Document passage:

>>>>>

Back in 2015, when we set out to build SPROCKET, the World’s only SAS modernization solution, one key design question plagued our thoughts. Scalable, simple, fast and open-source, it was obvious from the early days of Apache Spark that it was analytics platform of the future. But, there are many languages you can interact with Spark. Back then, Scala and SQL were the dominant languages of Spark, but Java, Python and R were also officially supported. At the time, both R and Python had strong existing user bases and strong growth trajectories.
Let’s talk about the obvious choices first. SQL by itself was just not going to cut it. SAS is a an extremely rich language that can’t be described solely by SQL. Scala, was and still is a relatively obscure language. It was a perfect choice for the authors of Spark, because it allowed the community to leverage all the existing Hadoop Java based libraries with ease, without the extreme verbosity of the Java language. But it’s still based on the JVM and that comes with a lot of complexity and added baggage for end-users.
So I set out to give both Python and R a really good shake, and figure out what path we should take. In fact, I even wrote a blog post on the topic. From my days at SAS, I’d heard a lot about R, and most of it was not good. But learning about R from current and former SAS employees is clearly a flawed strategy, as many will have biases against anything that’s not SAS.
I thought perhaps talking to people who use R might be a better strategy. But, I’ve found most of those conversations went down weird rabbit holes. Even R fanatics are more likely to come up with a list of excuses on why the language is odd, rather than to talk about its strengths and use-cases. The best quote I’ve heard is that “R is a language designed by and for academic statisticians”. If this is indeed true, then it would certainly help define what language is all about.

<<<<<

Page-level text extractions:
>>>>>

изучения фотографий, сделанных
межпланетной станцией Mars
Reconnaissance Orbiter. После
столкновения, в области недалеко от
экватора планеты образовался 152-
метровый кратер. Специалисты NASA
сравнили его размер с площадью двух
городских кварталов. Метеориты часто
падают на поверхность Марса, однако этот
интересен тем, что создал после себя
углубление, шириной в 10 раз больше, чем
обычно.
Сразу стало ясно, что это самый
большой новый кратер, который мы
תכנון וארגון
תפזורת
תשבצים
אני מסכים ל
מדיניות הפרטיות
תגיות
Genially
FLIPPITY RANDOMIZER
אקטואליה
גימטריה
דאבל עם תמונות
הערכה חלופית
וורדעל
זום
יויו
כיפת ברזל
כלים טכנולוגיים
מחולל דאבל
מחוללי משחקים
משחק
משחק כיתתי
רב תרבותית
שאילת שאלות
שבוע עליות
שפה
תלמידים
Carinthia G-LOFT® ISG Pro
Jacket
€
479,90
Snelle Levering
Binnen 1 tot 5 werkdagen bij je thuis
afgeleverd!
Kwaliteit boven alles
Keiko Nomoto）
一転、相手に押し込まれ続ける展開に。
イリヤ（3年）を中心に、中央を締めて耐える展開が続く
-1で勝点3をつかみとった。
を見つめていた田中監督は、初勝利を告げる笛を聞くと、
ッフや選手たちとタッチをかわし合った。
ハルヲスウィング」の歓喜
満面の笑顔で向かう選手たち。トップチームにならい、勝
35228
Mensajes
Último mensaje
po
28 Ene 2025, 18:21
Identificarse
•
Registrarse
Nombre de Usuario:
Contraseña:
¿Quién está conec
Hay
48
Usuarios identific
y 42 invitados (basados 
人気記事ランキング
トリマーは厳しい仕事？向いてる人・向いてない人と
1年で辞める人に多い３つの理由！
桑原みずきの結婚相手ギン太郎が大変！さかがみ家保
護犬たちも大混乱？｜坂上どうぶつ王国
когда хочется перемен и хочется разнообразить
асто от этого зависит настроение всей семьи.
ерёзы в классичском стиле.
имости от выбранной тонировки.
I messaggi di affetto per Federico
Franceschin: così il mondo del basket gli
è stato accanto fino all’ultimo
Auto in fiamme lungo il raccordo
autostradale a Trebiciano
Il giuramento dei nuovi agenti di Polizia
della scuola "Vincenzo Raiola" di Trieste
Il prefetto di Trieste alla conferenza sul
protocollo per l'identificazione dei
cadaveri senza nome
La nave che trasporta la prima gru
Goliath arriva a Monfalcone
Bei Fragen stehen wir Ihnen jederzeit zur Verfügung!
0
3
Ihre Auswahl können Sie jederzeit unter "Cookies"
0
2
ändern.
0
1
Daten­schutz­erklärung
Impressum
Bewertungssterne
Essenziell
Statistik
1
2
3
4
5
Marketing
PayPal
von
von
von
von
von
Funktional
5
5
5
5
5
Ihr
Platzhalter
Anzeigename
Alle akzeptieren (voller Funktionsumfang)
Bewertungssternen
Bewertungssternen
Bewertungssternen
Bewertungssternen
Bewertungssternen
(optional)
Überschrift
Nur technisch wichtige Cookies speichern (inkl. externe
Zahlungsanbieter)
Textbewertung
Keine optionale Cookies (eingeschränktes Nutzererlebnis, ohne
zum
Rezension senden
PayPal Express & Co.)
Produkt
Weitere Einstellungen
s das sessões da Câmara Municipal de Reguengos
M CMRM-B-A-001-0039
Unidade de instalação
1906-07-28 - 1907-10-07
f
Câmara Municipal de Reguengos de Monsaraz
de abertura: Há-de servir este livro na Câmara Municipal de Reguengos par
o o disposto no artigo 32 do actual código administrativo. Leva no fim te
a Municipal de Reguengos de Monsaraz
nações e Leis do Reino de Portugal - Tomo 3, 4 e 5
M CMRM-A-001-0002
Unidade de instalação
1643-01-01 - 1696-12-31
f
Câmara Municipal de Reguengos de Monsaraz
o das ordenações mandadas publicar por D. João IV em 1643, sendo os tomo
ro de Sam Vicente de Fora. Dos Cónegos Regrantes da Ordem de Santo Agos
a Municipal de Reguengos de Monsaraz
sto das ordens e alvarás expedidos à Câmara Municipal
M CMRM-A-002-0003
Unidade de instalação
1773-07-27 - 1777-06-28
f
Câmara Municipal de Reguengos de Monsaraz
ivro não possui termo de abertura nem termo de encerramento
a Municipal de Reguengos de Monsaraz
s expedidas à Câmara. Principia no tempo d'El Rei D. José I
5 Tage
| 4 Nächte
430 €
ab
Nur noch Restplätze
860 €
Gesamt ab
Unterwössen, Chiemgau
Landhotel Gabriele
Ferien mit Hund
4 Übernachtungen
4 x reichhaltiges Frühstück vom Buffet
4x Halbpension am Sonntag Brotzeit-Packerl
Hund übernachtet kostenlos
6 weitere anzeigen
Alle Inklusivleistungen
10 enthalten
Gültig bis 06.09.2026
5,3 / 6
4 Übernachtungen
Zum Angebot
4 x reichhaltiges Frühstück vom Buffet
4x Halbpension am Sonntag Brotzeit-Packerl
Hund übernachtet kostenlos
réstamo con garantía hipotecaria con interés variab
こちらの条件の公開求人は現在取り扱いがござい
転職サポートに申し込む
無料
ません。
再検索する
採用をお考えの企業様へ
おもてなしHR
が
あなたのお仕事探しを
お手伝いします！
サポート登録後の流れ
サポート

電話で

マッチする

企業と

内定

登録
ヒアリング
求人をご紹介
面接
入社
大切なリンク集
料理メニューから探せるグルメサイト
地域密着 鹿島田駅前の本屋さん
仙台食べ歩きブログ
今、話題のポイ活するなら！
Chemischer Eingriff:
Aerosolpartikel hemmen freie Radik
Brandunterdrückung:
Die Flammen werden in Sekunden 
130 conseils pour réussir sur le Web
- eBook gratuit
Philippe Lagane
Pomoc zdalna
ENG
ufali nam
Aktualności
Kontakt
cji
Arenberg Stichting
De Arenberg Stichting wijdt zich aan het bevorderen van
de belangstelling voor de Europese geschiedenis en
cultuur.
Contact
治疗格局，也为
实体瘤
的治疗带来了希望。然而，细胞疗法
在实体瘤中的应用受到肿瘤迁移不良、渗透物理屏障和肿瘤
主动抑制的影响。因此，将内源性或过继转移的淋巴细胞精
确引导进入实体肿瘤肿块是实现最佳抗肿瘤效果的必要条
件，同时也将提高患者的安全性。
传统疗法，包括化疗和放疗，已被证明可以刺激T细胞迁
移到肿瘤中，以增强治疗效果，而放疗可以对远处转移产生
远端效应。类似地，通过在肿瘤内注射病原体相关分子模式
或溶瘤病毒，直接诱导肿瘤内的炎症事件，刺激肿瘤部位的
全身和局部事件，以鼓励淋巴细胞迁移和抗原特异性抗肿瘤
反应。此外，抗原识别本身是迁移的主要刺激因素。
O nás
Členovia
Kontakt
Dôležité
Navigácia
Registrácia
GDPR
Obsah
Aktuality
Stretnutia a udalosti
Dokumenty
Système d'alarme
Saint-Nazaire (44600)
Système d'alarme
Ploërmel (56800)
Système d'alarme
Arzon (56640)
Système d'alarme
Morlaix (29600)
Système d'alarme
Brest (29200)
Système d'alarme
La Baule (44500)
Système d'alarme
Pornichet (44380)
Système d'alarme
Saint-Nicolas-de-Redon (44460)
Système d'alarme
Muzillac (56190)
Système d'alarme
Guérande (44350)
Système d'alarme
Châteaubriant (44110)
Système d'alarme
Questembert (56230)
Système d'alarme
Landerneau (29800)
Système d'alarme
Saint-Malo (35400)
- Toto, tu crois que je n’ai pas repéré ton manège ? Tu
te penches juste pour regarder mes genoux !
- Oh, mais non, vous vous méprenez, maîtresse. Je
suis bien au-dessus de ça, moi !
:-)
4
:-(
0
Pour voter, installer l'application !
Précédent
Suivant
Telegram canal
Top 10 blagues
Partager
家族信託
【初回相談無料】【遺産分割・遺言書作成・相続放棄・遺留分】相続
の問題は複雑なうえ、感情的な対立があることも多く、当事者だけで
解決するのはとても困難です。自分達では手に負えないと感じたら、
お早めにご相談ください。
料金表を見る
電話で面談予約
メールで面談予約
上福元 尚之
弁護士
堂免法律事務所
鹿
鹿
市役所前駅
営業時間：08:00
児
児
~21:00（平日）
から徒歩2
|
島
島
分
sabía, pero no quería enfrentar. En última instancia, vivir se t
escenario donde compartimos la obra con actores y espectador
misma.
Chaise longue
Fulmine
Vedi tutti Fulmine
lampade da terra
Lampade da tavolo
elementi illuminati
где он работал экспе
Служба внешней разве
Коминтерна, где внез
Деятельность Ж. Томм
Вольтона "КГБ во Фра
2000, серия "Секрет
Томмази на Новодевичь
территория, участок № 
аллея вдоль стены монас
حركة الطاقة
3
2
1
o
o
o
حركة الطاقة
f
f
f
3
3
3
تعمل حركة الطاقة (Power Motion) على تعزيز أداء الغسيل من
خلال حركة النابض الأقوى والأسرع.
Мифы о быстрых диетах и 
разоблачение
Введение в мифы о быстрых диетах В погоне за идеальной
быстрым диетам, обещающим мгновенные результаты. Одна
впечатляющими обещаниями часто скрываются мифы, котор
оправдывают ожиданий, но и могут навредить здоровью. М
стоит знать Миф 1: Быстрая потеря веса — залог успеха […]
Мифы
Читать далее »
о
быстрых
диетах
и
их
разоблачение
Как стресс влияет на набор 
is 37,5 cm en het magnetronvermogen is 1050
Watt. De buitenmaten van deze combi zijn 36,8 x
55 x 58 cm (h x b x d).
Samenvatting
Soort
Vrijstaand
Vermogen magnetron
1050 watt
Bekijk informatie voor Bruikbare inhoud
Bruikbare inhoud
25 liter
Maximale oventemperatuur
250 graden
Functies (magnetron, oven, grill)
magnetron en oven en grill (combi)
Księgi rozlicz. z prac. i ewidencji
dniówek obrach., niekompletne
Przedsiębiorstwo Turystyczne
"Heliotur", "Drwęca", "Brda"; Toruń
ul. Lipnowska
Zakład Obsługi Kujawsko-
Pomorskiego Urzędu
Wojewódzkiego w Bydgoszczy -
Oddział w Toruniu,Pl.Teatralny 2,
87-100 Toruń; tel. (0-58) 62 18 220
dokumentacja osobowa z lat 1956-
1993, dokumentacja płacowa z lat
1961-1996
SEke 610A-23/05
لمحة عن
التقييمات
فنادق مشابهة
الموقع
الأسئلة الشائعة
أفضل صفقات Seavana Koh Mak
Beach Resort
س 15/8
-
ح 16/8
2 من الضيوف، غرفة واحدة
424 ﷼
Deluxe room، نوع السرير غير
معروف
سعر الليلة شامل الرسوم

<<<<<

Answer these questions from the text on choosing a Spark language:
1. Which two languages were the dominant languages of Spark at the time?
2. What did Scala let the community do that made it a perfect choice for the authors of Spark?
3. What quote about R does the author call the best one heard?
The records are separate material, unrelated to the text above them.

Answer for the task:
1. Scala and SQL.
2. It let the community use all the existing Hadoop Java-based libraries easily, without the extreme verbosity of Java.
3. "R is a language designed by and for academic statisticians."